Exercise:
Collect each line of the data below that contains the string "what". Case counts.

Data records:
=== Section Start ===
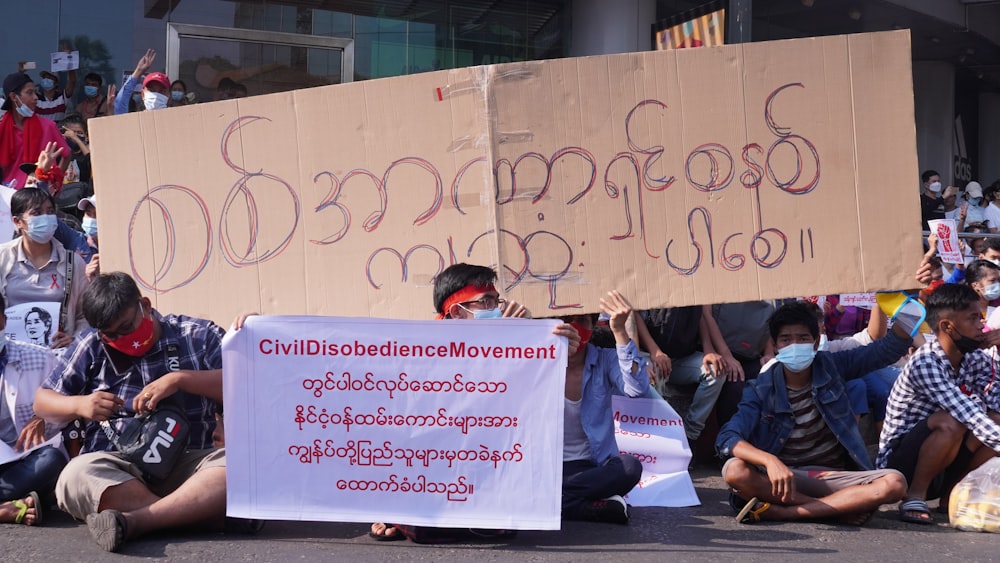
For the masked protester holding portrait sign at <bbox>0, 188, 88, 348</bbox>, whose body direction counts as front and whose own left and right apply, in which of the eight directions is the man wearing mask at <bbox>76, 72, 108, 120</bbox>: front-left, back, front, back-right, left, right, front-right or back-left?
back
=== Section End ===
=== Section Start ===
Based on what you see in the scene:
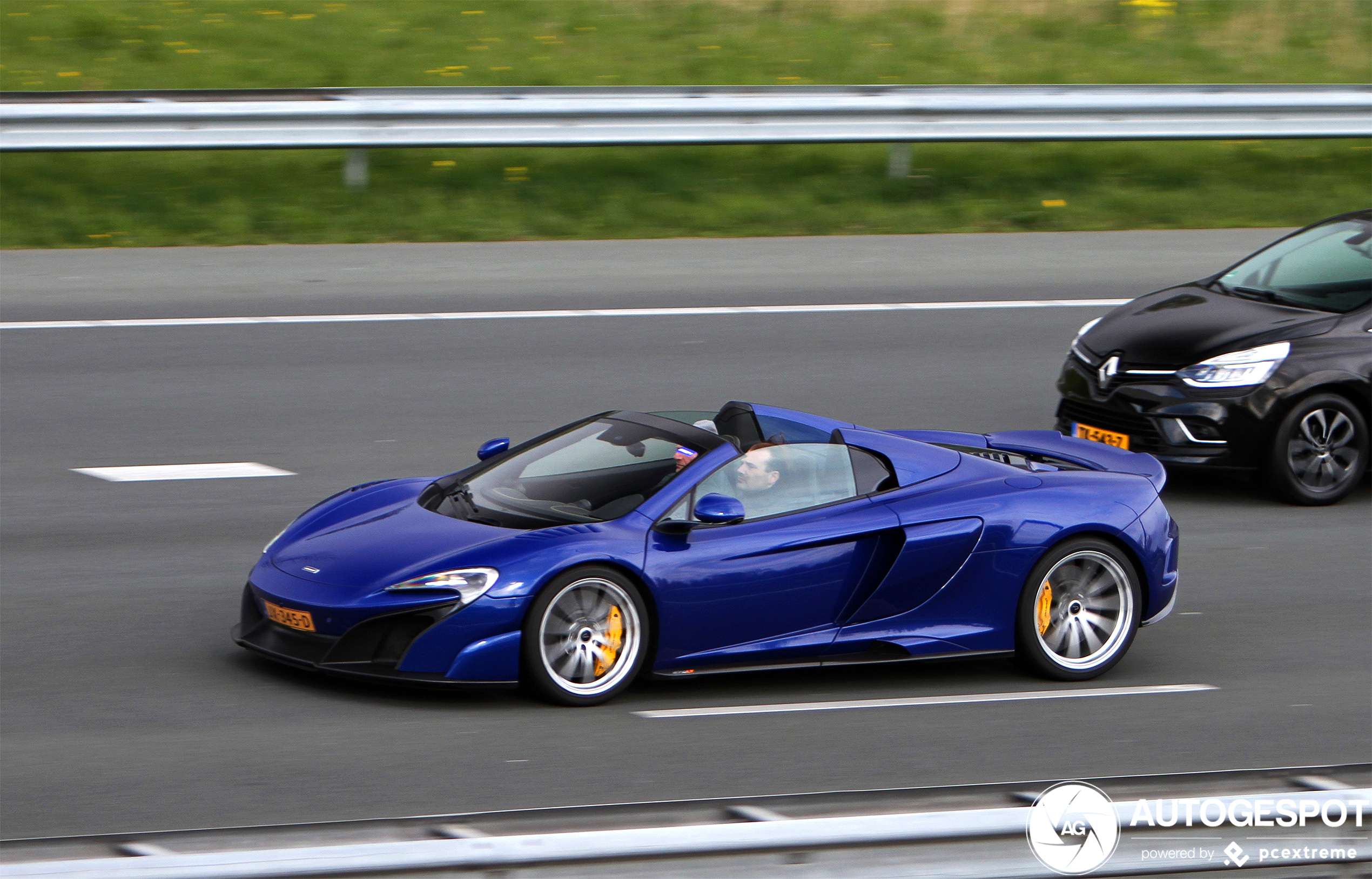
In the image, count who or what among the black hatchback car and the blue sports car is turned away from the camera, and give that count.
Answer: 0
=== Section End ===
Reply:
Based on what you see in the scene:
In the image, count who or what among the black hatchback car and the blue sports car is turned away from the camera, and give that count.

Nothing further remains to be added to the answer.